Published:
Author: Salena Fitzgerald
Category:
Computer training itself

Deep learning training could soon become faster and more reliable thanks to two new optimization methods developed by Johns Hopkins researchers. The techniques solve common problems where models learn inconsistently or perform poorly on new data. Stochastic Polyak Step-sizes and Momentum (MomSPS) and Unified Sharpness-Aware Minimization (USAM) make the training process more predictable while producing more robust models.

The researchers presented their findings in April at the 2025 International Conference on Learning Representations.

“So much of deep learning today is about trial and error,” said first author Dimitrios Oikonomou, a graduate student in the Whiting School of Engineering’s Department of Computer Science. “You spend days or weeks tuning learning rates and momentum, just hoping something works. What if the algorithm could figure that out for you?”

The team’s first paper provides the solution through Polyak step sizes—a smarter way to automatically set the size of the steps an algorithm takes during learning.  Instead of manually tuning the learning rate and momentum (which helps the model “remember” past updates), MomSPS uses adaptive rules that adjust these critical settings automatically as the training progresses. Getting these values wrong can completely derail the process, but with these smart updates that adjust themselves, the training becomes more reliable and predictable.

“These algorithms are adaptive and update step size as they progress—that is, they do not require tuning. With our work, we’ve shown that these types of algorithms can reach stable solutions reliably even when momentum is used in their update rules,” said senior author Nicolas Loizou, an assistant professor in the Department of Applied Mathematics and Statistics.

The team says that this means everything from simple spam filters to massive image-recognition systems can now be trained faster and more reliably, with far less trial-and-error during the tuning phase.

The team’s second paper addresses another big issue in the training of deep neural networks: getting models to work well in the real world, and not just on their training data.

“USAM helps the model become more stable by guiding it toward solutions that aren’t thrown off by small changes in the data,” said Oikonomou. “This makes the model’s predictions more consistent and reliable, especially when it sees new or slightly different examples.

The team’s latest version of SAM combines two earlier versions of the method and introduces a new way to balance how much each part of the model learns during training. They show that what once seemed like two separate approaches are actually part of the same continuum. The researchers also strengthened the underlying theory, removing some unrealistic assumptions and providing more reliable evidence that the algorithm works.

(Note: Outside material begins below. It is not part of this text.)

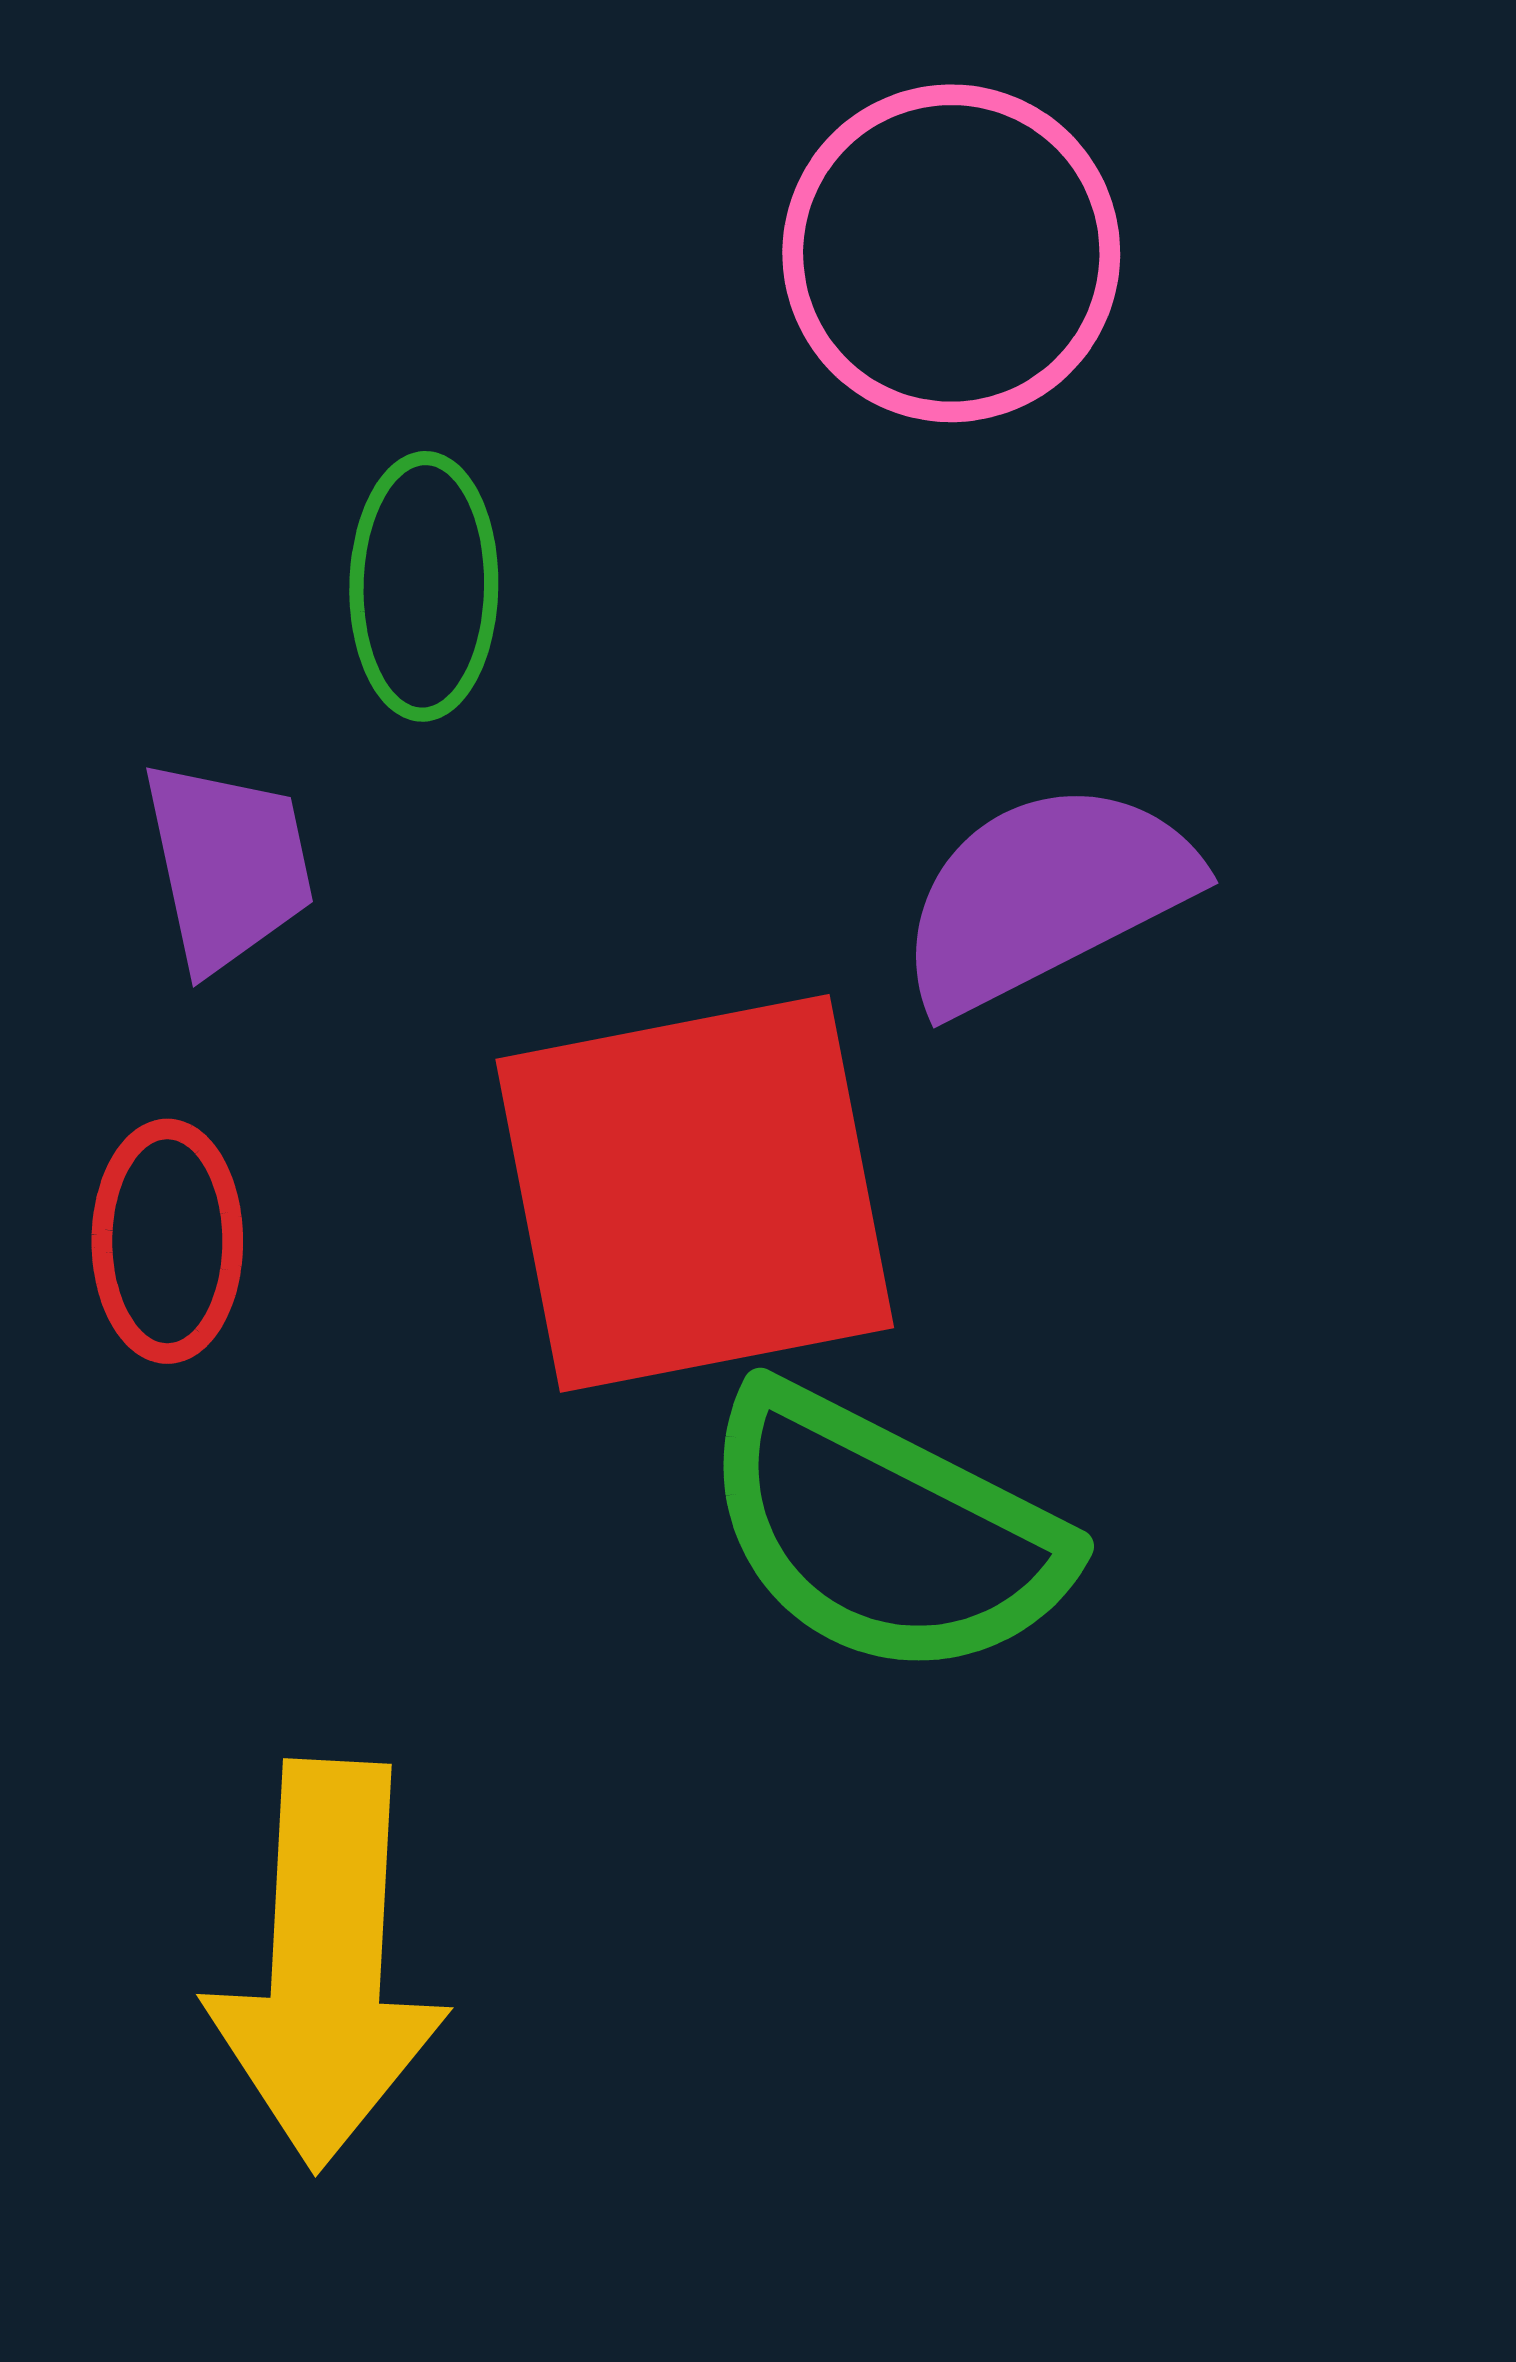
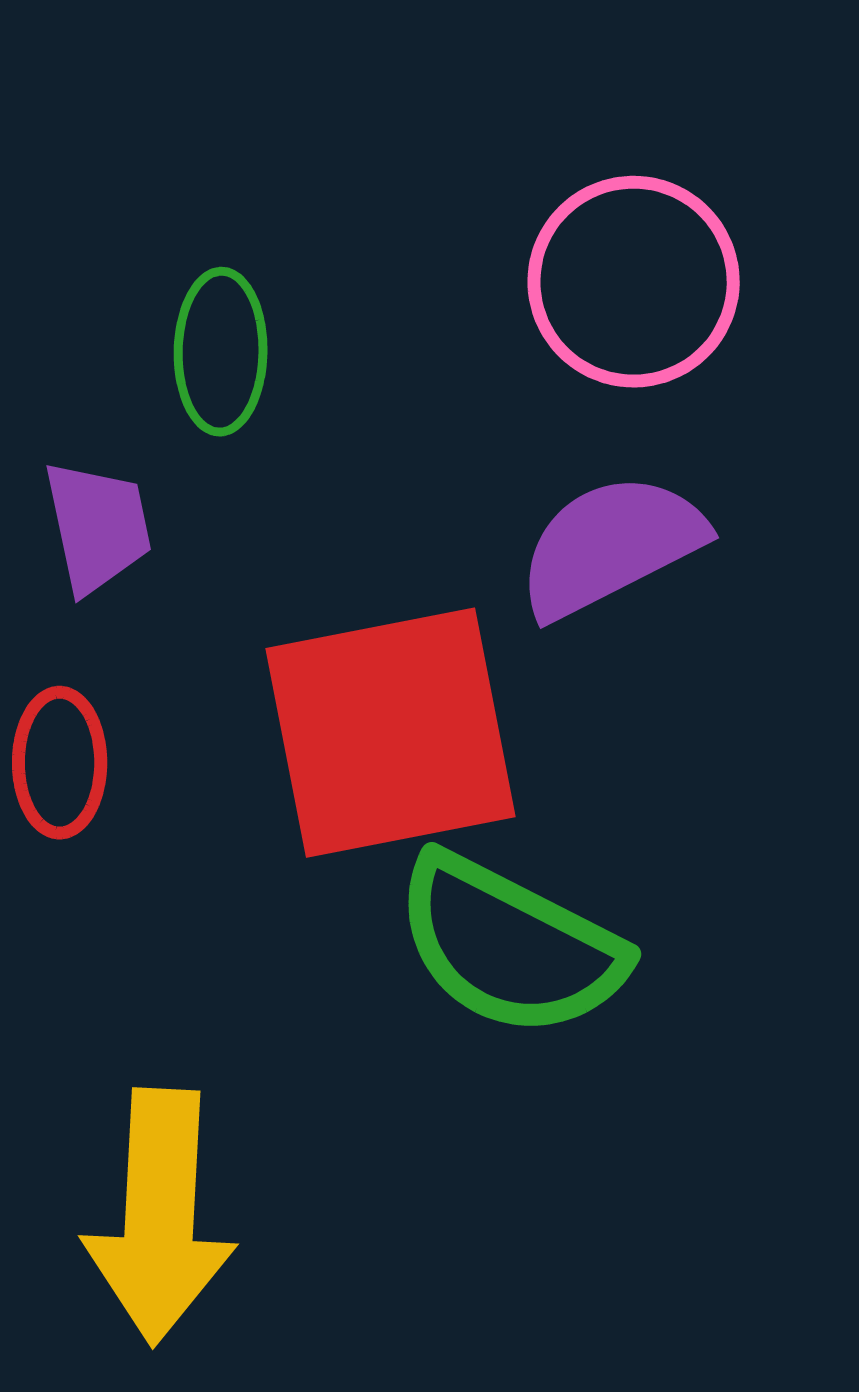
pink circle: (951, 253) -> (634, 282), moved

“Deep neural networks can be used in many ways, from diagnosing cancer, to recommending news articles, to making hiring decisions. If their outcomes fail, the consequences can be real,” Loizou said. “Improving the efficiency and robustness of the training process isn’t just good for science—it’s good for society. And the fact that our proposed training algorithms are open-source means anyone—from startups to high school students—can build on them.”

The team says that both papers pave the way for smarter training methods. While MomSPS avoids the prohibitively expensive hyperparameter tuning phase, USAM focuses on finding a model that generalizes better, they say.

“Smarter training beats brute-force effort. With tools like MomSPS and USAM, we’re not just getting to the top—we’re getting there with fewer missteps, more understanding, and a clearer view of what comes next,” said Oikonomou.